In order to treat the injury, we needed to give Rita external hind limb support so that her tendon and ligament could begin to heal. A fetlock support brace was built by one of the staff members at Covered Wagon Ranch (Austin) to act as a support sling for Rita’s fetlock. A wedge was placed under her heel to decease the tension on her tendon. In addition, Rita received cold laser therapy (a treatment that stimulates healing using a specific wavelength of energy) to help her tendon/ligament heal and decrease the chance that she will re-injure herself in the future. All of this was done in an effort to make Rita more comfortable and to promote tendon/ligament healing.
Over the course of the next week or two, Rita began walking comfortably on her left hind leg. She was making great progress! As a result, we were able to start her on a 9 month long road of rehabilitation which began with hand-walking once a day for five minutes.
Rita is back home at the ranch and Kurt and Melissa have been caring for her daily with hand-walking and bandage changes.
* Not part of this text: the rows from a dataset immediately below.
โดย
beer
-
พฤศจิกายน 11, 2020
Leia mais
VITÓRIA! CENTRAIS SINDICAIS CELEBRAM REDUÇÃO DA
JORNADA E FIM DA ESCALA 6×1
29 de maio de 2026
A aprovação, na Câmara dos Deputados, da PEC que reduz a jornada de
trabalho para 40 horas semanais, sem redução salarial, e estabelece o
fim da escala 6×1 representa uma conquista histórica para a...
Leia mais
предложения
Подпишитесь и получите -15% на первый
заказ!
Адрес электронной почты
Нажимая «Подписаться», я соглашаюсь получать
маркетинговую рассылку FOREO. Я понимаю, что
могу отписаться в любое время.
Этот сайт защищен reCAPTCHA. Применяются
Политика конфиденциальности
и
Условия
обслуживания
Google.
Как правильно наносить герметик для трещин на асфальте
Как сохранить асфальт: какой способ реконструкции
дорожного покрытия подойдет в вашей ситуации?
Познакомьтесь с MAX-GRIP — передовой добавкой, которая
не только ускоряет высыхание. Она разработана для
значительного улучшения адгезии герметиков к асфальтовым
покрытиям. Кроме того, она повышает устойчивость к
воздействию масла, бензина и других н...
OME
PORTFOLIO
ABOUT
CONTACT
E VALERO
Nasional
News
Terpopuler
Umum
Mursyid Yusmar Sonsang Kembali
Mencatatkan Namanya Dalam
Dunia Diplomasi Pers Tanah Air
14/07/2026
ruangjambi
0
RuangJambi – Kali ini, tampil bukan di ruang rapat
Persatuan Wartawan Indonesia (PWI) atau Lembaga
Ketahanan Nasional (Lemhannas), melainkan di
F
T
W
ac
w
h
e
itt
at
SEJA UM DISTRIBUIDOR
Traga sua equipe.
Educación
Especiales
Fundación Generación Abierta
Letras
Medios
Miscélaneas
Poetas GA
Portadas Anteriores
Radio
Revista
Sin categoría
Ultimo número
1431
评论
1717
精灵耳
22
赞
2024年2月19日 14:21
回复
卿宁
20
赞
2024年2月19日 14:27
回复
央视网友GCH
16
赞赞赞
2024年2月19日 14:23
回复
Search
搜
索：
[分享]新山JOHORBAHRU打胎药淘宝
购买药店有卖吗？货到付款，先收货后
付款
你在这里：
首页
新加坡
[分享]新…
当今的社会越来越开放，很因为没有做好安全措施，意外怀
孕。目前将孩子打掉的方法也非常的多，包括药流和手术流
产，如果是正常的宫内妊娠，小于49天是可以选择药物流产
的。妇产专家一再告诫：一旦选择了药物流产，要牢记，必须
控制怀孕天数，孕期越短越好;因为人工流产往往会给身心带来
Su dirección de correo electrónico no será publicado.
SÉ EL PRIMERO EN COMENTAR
At this point, she is walking comfortably once a day for 20 minutes. She looks great and we are hopeful for a full recovery!
It has been four months since her injury; she is no longer wearing her support brace and walking great. She is in a run under the barn and each day she gets 20 minutes of hand walking for exercise. We still have a long road ahead of us with and uncertainty if she will ever be fully sound. However, as we tell everyone these horses are our kids and it is our responsibility to take care of them through better or worse. This is just one of our 71 horses story. We just think she is extra special.
A big thank you to Dr. Parrot, Dr. Hardaway and everyone else that took care of Rita while at the vet for the nearly three months she was there. Also a big thank you to Austin (our adopted son/employee) and Tom Fisher (Kurt’s MT dad) for making the intense brace that Rita wore (see picture) and Eryn and Keaton for helping doctor this mare at the ranch.